Similar patterns of cognitive deficits in the preclinical phases of vascular dementia and Alzheimer's disease
We investigated whether (1) cognitive deficits are present among persons who will be diagnosed with vascular dementia (VaD) 3 years later, and (2) the pattern of such deficits is similar to that observed in preclinical Alzheimer's disease (AD). The VaD diagnosis was a diagnosis of post-stroke dementia.

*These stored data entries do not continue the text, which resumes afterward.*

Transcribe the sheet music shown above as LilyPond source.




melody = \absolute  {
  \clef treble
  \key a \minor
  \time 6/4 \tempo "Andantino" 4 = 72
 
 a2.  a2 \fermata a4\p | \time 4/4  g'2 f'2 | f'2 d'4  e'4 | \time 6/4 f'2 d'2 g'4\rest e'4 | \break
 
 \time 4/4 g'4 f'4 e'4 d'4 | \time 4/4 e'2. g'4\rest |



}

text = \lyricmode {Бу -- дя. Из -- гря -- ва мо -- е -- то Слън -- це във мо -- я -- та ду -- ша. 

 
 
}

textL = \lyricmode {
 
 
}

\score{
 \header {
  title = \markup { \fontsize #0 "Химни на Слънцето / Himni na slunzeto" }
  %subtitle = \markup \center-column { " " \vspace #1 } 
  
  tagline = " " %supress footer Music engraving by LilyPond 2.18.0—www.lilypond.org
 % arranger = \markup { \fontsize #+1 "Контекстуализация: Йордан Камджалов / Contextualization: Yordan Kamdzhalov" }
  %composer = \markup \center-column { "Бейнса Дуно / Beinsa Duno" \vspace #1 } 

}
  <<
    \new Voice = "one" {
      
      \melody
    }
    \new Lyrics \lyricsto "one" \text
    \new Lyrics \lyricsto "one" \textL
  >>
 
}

Population-based samples of 15 incident VaD cases, 43 incident AD cases, and 149 normal controls were compared on tests of episodic and short-term memory, verbal fluency, and visuospatial skill. Both dementia groups showed preclinical impairment relative controls on tasks assessing episodic memory 3 years before diagnosis, and there were no differences between these groups on any cognitive measure. The existence of a preclinical phase in the present VaD cases suggests that circulatory disturbance may affect cognitive performance before the occurrence of stroke that leads to clinical VaD. These results extend previous findings of similar patterns of cognitive deficits in the early clinical phases of AD and VaD to the preclinical phases of these diseases. (JINS, 2004, 10, 382–391.)(Received January 2 2003)
(Revised August 19 2003)
(Accepted September 22 2003)
Key Words: Preclinical dementia; Cognition; Episodic memory.